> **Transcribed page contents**
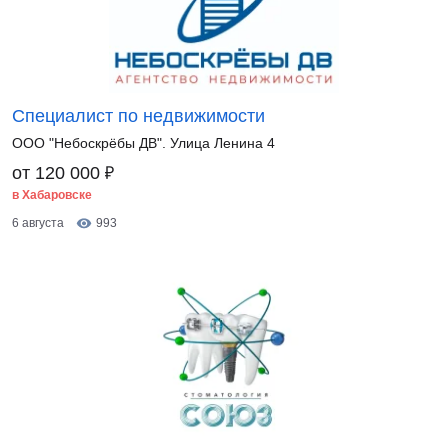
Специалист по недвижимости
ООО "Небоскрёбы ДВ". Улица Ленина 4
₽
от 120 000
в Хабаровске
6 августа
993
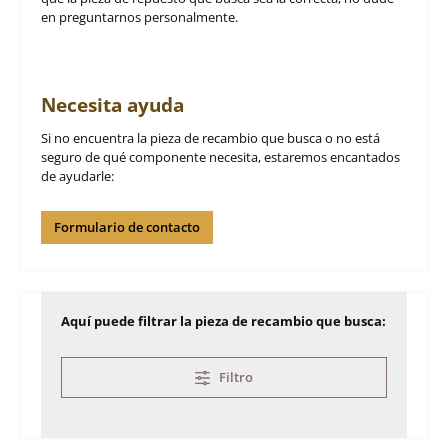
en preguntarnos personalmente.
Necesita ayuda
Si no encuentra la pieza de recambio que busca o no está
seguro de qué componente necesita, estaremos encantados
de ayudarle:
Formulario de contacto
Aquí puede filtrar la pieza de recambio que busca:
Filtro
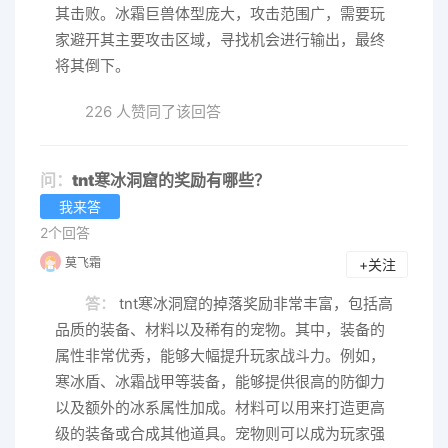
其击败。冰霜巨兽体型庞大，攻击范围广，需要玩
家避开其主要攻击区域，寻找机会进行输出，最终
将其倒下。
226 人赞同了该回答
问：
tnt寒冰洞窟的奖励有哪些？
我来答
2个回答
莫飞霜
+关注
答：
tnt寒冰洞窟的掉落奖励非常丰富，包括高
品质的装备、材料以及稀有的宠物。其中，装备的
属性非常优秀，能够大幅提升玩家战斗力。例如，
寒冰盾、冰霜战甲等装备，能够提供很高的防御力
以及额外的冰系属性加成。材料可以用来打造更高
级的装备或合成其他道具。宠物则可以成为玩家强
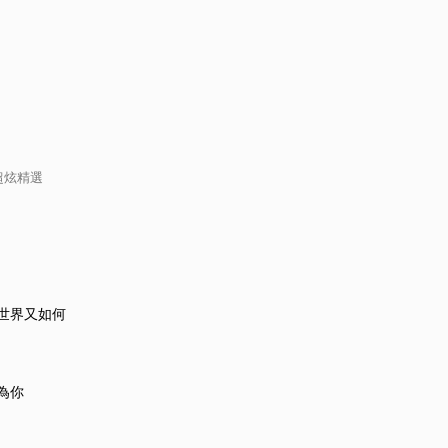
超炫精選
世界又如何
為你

> **Problem statement**
Find the lines in the records that contain the word "recambio", then copy every one of them.

> **Exercise answer**
Si no encuentra la pieza de recambio que busca o no está
Aquí puede filtrar la pieza de recambio que busca:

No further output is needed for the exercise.